Every line below that mentions the word "Thượng" should be copied out.

Segment Start: Material for this task

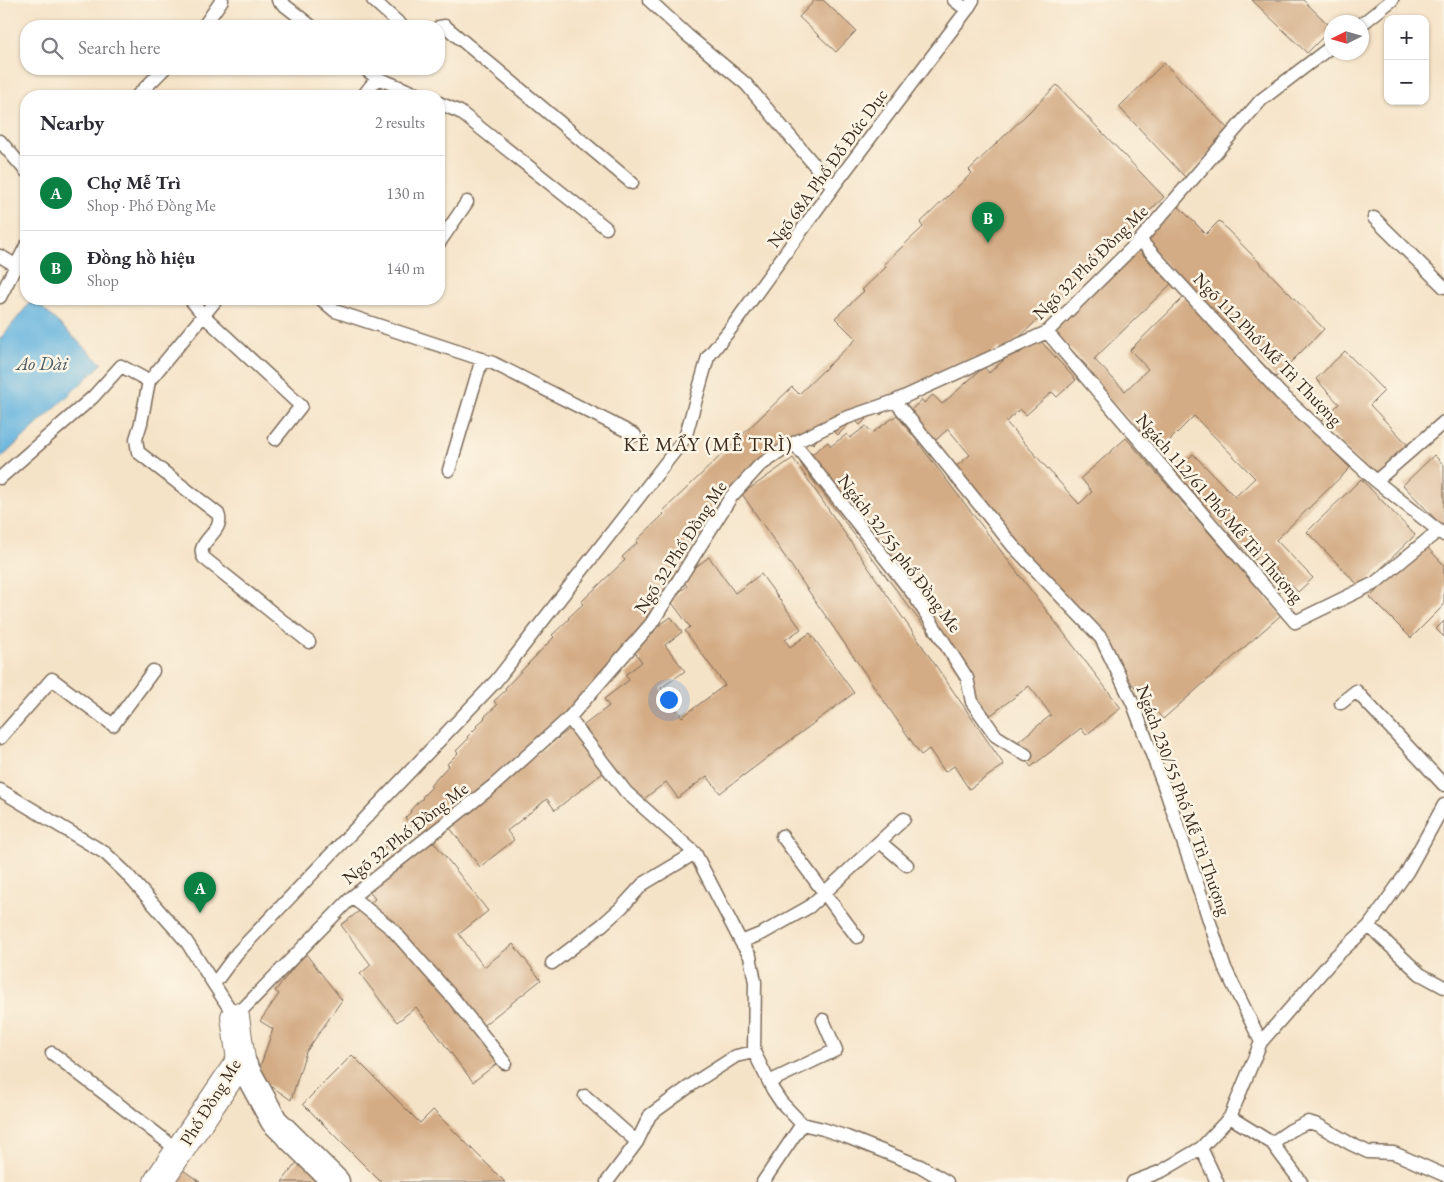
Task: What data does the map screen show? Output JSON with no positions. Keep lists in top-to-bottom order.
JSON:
{
  "streets": {
    "street": ["Phố Đồng Me"],
    "lane": [
      "Ngõ 68A Phố Đỗ Đức Dục",
      "Ngõ 32 Phố Đồng Me",
      "Ngõ 112 Phố Mễ Trì Thượng",
      "Ngách 112/61 Phố Mễ Trì Thượng",
      "Ngách 32/55 phố Đồng Me",
      "Ngách 230/55 Phố Mễ Trì Thượng"
    ]
  },
  "crossings": [
    ["Ngõ 32 Phố Đồng Me", "Ngõ 112 Phố Mễ Trì Thượng"],
    ["Ngõ 32 Phố Đồng Me", "Ngách 112/61 Phố Mễ Trì Thượng"],
    ["Ngõ 32 Phố Đồng Me", "Ngách 32/55 phố Đồng Me"],
    ["Ngõ 32 Phố Đồng Me", "Ngách 230/55 Phố Mễ Trì Thượng"],
    ["Ngõ 32 Phố Đồng Me", "Phố Đồng Me"],
    ["Ngõ 112 Phố Mễ Trì Thượng", "Ngách 112/61 Phố Mễ Trì Thượng"]
  ],
  "districts": ["KẺ MẨY (MỄ TRÌ)"],
  "water": ["Ao Dài"],
  "north": "left",
  "page": {
    "map_buttons": ["+", "−"],
    "search": "Search here",
    "heading": ["Nearby", "2 results"],
    "list": [
      {
        "mark": "A",
        "name": "Chợ Mễ Trì",
        "note": "Shop · Phố Đồng Me",
        "value": "130 m"
      },
      {
        "mark": "B",
        "name": "Đồng hồ hiệu",
        "note": "Shop",
        "value": "140 m"
      }
    ],
    "pins": ["B", "A"]
  }
}
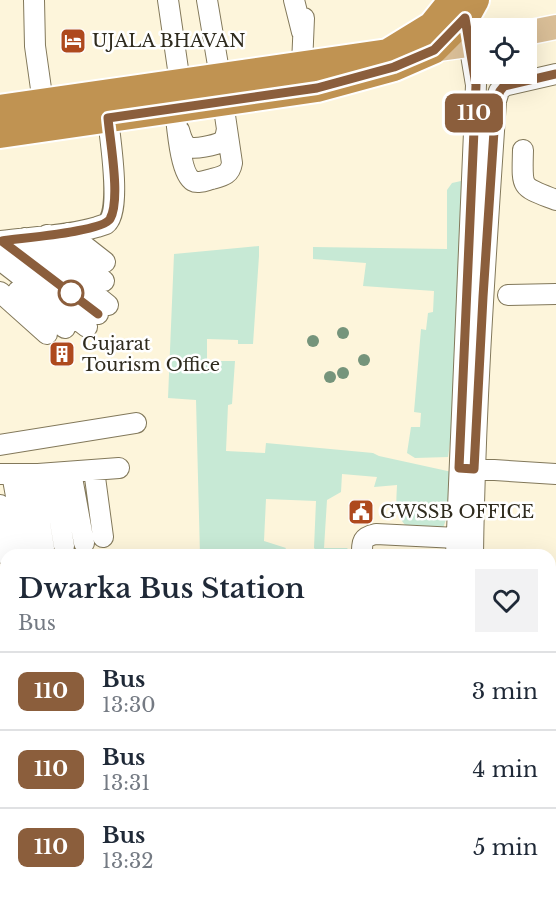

Segment End: Material for this task

Solution to this exercise:
      "Ngõ 112 Phố Mễ Trì Thượng",
      "Ngách 112/61 Phố Mễ Trì Thượng",
      "Ngách 230/55 Phố Mễ Trì Thượng"
    ["Ngõ 32 Phố Đồng Me", "Ngõ 112 Phố Mễ Trì Thượng"],
    ["Ngõ 32 Phố Đồng Me", "Ngách 112/61 Phố Mễ Trì Thượng"],
    ["Ngõ 32 Phố Đồng Me", "Ngách 230/55 Phố Mễ Trì Thượng"],
    ["Ngõ 112 Phố Mễ Trì Thượng", "Ngách 112/61 Phố Mễ Trì Thượng"]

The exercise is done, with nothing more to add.